I'm not a straight-edger per se, but I don't drink or smoke or do drugs. I do drink on occasion, but I don't make a big deal out of drinking/not drinking. Normally I just say "no thanks." Although I do think it's funny when people I don't normally socialize with look at me funny or insist when I turn down a drink. How do they know I'm not a recovering alcoholic and I'm trying to stay sober?
I had a friend in HS that used to call me a straight edger back in the late 80s early 90s, so I guess I was kinda like that back then. Even through college I never touched a drink or any kind of drugs (despite going to a fine arts college in Manhattan!). At that time it was mostly out of guilt since I would not feel right partying on my Mother's dime, especially since we were barely scraping by and sending me to NY was a big sacrifice to the family.
But once I got out of college and got a job, I drank like a fish for a good while. But that was the atmosphere at the place I worked at. Everyone there worked hard and partied 3 times as hard. Plus there were always events with open bars, so I would totally get hammered. I would end up falling asleep during the second leg of the party in the restaurant. (Is that passing out? I wouldn't consider it "passing out" since I chose to go to sleep. I consider passing out involuntarily falling asleep.) I would remember getting home, but wouldn't remember taking my contacts off and getting dressed for bed. I even remember going to a job interview way totally hung over after a long night of drinking. The great thing about living in NY is that you didn't need to drive anywhere, so I didn't feel nervous about drinking too much and getting home in one piece.

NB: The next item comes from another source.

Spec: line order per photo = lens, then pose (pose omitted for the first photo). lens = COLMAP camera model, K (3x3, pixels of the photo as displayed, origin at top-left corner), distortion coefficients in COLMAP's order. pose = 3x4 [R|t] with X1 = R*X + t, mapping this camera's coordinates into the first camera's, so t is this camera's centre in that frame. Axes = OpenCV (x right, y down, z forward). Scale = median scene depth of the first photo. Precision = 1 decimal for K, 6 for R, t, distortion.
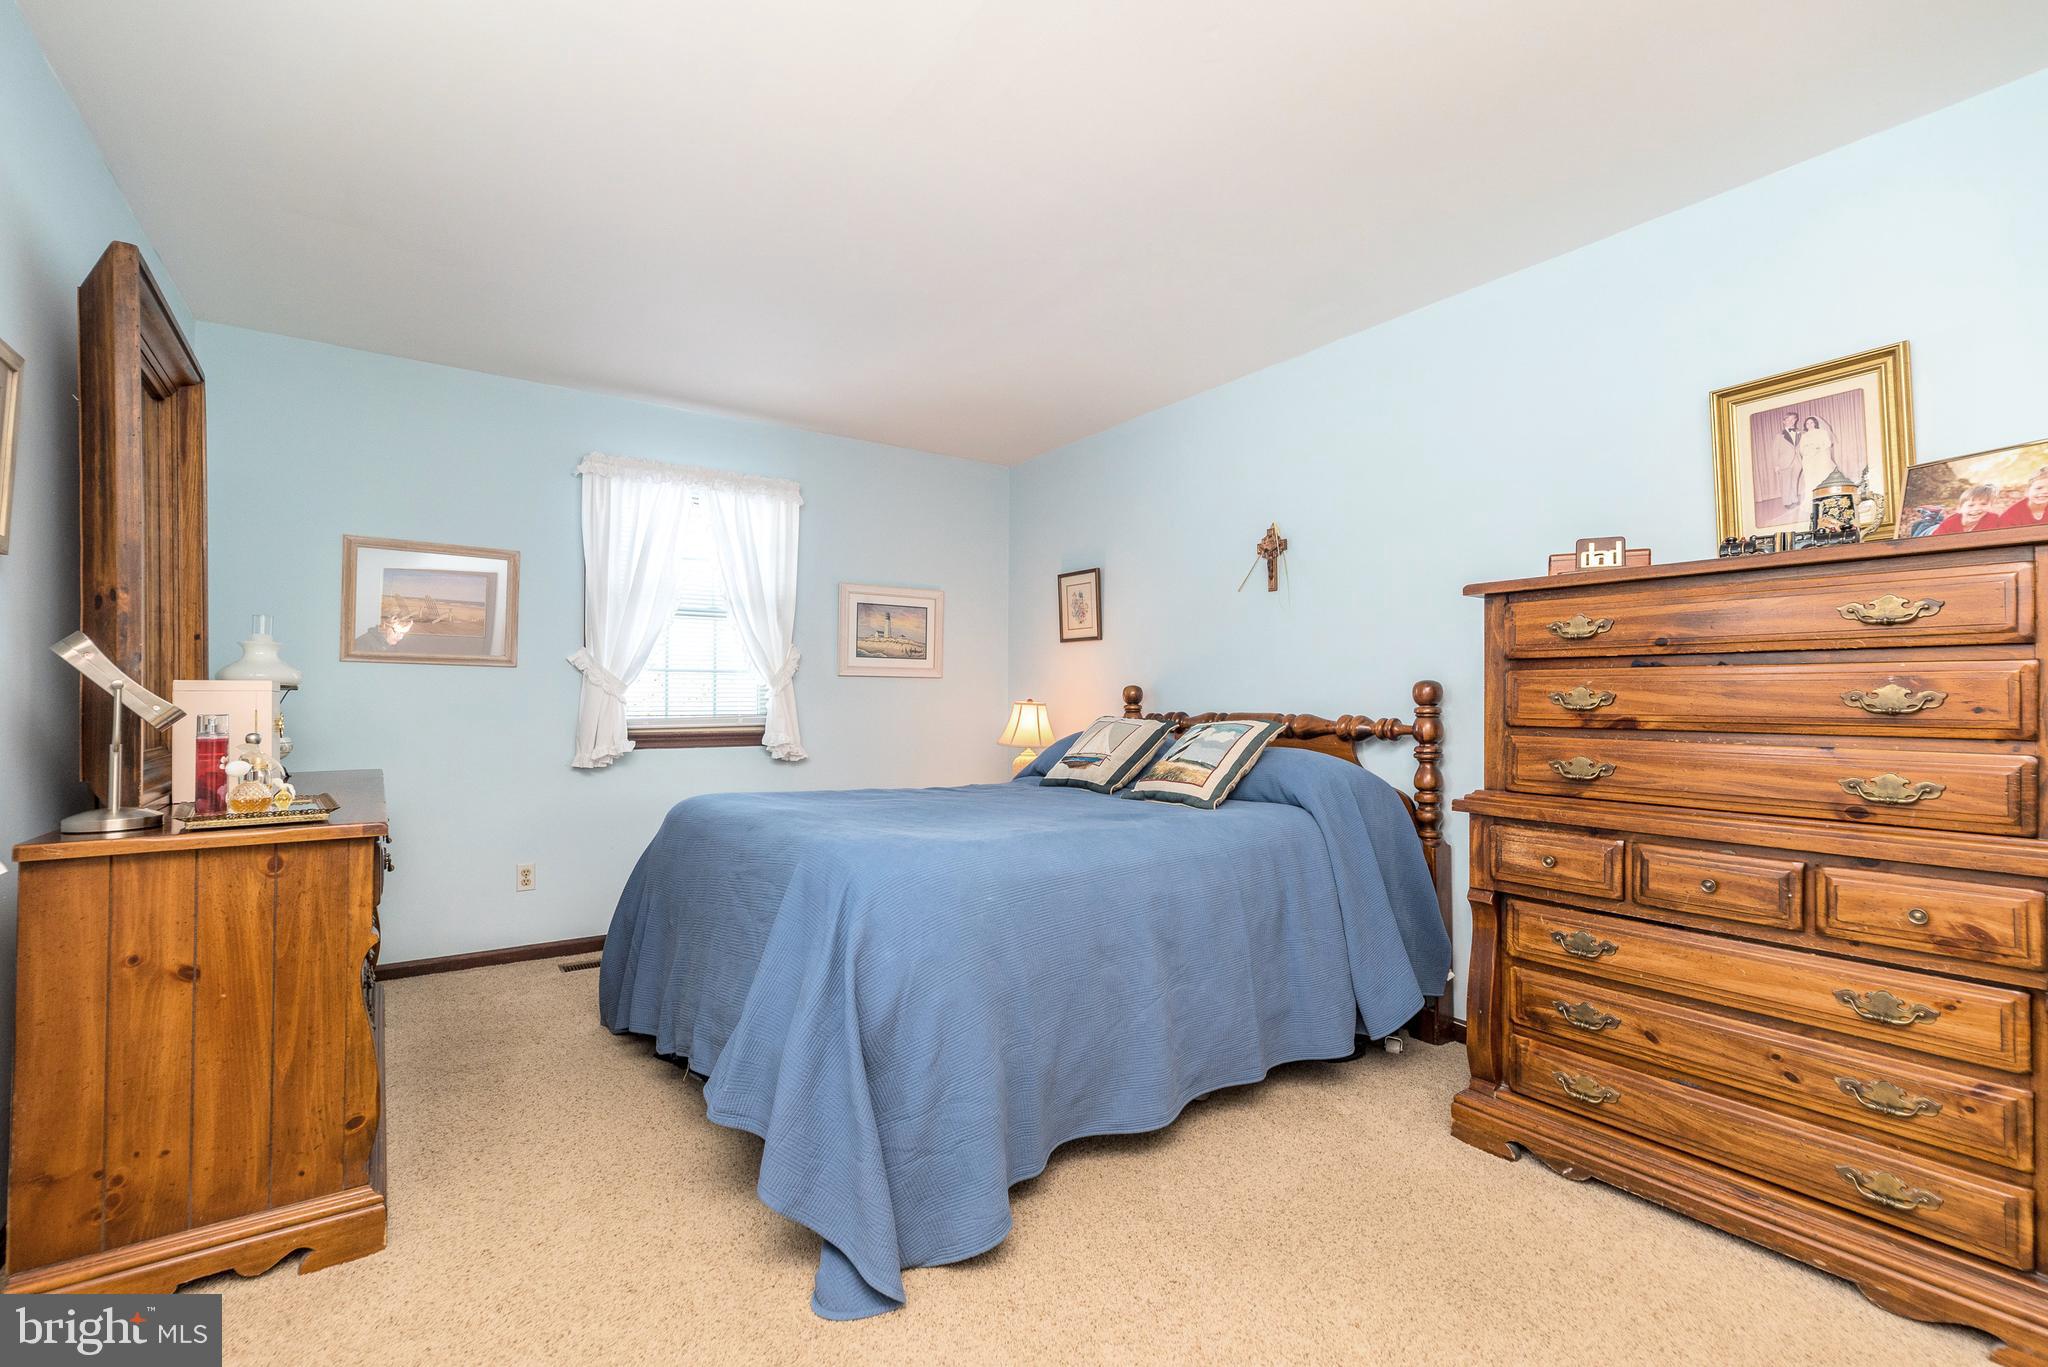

After I left that job, I never really drank again. It wasn't or isn't a moral decision or anything. I just never really liked it (because of the taste of alcohol) and I don't miss being drunk. The last time I got really drunk was for my bachelor party and I was puking the whole night afterwards. Now I just have an occasional drink now and again, but not enough to get wasted. I feel extra nervous about not being able to drive, so I tend to overcompensate.
, though my wife says she kinda misses how I used to be when I was drunk, cos she says I get very lovey when I'm inebriated!